- Current patient privacy laws, such as HIPAA regulations, may need to be adjusted to help individuals who are suffering from drug addiction, HHS Secretary Tom Price said in a recent White House press briefing.
It is particularly devastating to learn that family members might not be made aware of a loved one’s status because of the privacy laws, Price explained at the August 8 briefing.
“We’re looking through the regulatory process to determine what can be done, if anything, to make it so that those…privacy requirements are not as onerous in the case of an overdose,” Price said. “And it certainly is something that Congress could address, and we’ll talking with them and have had conversations with many of them about that.”
There were 52,000 overdose deaths in 2015, approximately 33,000 of which were related to opioids, he added. The numbers in 2016 and so far in 2017 are not improving.
HHS has briefed the president on the necessary resources and information for prevention and treatment and recovery, Price stated. This includes providing best practices for states and agencies that are involved in the treatment and recovery process.
Price gave the example that privacy laws do not necessarily allow for parents of a 19-year-old to be notified that their child had a substance abuse problem.
“This is really an important issue because one of the things that we’ve found when going around the country is that it’s the local communities, it’s the local, loving community -- the families, the organizations within communities -- that are so pivotal to providing success for individuals getting through the treatment and on to recovery,” Price explained.
An interim report from the Commission on Combating Drug Addiction and the Opioid Crisis also discussed better aligning patient privacy laws with HIPAA regulations. The report said it was important to ensure that information about substance use disorders (SUDs) be made available to medical professionals treating and prescribing medication to a patient.
“Providers and other advocates have found that certain privacy regulations, while well intentioned patient protections, act as a barrier to communication between providers, can make it difficult for family members to be involved in a loved one’s treatment, and limits the ability to use electronic health records to their full potential,” the report stated.
“42 CFR Part 2, which requires addiction treatment professionals to acquire written patient consent before sharing any information with a patient’s other health care providers, including when the addiction treatment facility is part of a larger health care system, is a particular hindrance to comprehensive health care.”
The Commission referenced Jessie’s Law (S. 581), which the Senate passed earlier this month. Jessie’s Law aims to have HHS establish guidelines for when healthcare providers should prominently display a patient’s history of opioid use on his or her medical record. The legislation will also work toward maintaining patient privacy.
“Only at a patient’s request” shall that patient’s history of opioid abuse “be prominently displayed in the medical records (including electronic health records),” according to the bill.
West Virginia Senator Joe Manchin sponsored the bill, which is named after a woman who died from an overdose after being prescribed oxycodone following surgery. Manchin explained that the law would help physicians be “better prepared to deal with the medical records of recovering addicts.”

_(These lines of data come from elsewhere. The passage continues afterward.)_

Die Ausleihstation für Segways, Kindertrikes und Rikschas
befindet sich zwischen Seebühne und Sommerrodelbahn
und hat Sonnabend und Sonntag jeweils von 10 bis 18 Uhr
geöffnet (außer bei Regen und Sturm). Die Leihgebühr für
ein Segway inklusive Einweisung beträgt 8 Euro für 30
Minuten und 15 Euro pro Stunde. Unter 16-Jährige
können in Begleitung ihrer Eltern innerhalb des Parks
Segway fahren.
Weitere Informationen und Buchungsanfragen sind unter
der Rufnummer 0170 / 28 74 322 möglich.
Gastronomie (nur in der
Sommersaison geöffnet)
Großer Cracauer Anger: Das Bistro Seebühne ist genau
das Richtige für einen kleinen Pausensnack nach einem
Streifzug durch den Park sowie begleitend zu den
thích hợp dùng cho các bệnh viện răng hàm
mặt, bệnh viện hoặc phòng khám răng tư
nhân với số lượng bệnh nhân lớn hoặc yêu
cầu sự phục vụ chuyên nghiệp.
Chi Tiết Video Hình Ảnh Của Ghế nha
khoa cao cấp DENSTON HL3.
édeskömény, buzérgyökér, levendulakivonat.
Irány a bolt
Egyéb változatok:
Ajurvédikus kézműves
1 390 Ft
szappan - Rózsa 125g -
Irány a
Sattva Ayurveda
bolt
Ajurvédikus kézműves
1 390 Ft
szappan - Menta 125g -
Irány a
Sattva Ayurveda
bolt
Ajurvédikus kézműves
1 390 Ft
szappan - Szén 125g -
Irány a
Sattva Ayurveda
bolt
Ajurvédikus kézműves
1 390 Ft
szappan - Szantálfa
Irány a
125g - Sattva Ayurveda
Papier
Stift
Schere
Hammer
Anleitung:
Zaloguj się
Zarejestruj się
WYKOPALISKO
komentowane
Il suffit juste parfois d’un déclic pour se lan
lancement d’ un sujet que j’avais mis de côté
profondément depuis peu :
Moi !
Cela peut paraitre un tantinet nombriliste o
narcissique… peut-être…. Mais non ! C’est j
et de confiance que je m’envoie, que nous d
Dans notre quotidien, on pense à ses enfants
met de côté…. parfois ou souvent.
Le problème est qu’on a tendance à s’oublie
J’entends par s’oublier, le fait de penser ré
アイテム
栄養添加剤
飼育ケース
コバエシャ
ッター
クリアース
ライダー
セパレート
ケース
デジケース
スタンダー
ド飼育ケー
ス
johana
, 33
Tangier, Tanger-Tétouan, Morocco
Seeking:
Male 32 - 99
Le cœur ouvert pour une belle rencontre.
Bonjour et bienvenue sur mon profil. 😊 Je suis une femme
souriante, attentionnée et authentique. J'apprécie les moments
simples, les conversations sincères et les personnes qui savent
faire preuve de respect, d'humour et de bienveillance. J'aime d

"Jessie's story is a heartbreaking example of needlessly losing a loved one to this battle,” US Rep. Tim Walberg said in a March 2017 statement. “It is vital for medical professionals to have access to the information that they need about their patient's history so they can provide safe treatment and proper care. This bipartisan bill will make a real difference in fighting back against the deadly opioid epidemic and help save lives in our communities."
Patient health data access can be a confusing part of HIPAA regulations, with both providers and patients sometimes having difficulty in knowing what is allowed and what is not.
The HIPAA Privacy Rule was designed to find the right balance between the flow of information and patient PHI security.
“The Rule strikes a balance that permits important uses of information, while protecting the privacy of people who seek care and healing,” the Privacy Rule summary states. “Given that the health care marketplace is diverse, the Rule is designed to be flexible and comprehensive to cover the variety of uses and disclosures that need to be addressed.”
Under HIPAA, patients also have the right to grant another individual access to their health information, AHIMA Director of HIM Practice Excellence Lesley Kadlec told HealthITSecurity.com in a previous interview.
AHIMA recently released a new form to help both healthcare providers and patients better understand and utilize the patient health data access process.
“Consumer engagement and making sure that consumers understand their right to access their health information is really something that we've been focusing on,” Kadlec said. “We wanted to enable our members and health care organizations at large to be able to have a tool that would help them make sure that their patients are having easy access to their medical records.”
Healthcare providers should ensure that they remain current on all federal and state regulations with regard to patient data access to guarantee patient privacy. Even if HIPAA regulations are adjusted to account for proper care, data access should be granted in a way that still accounts for privacy.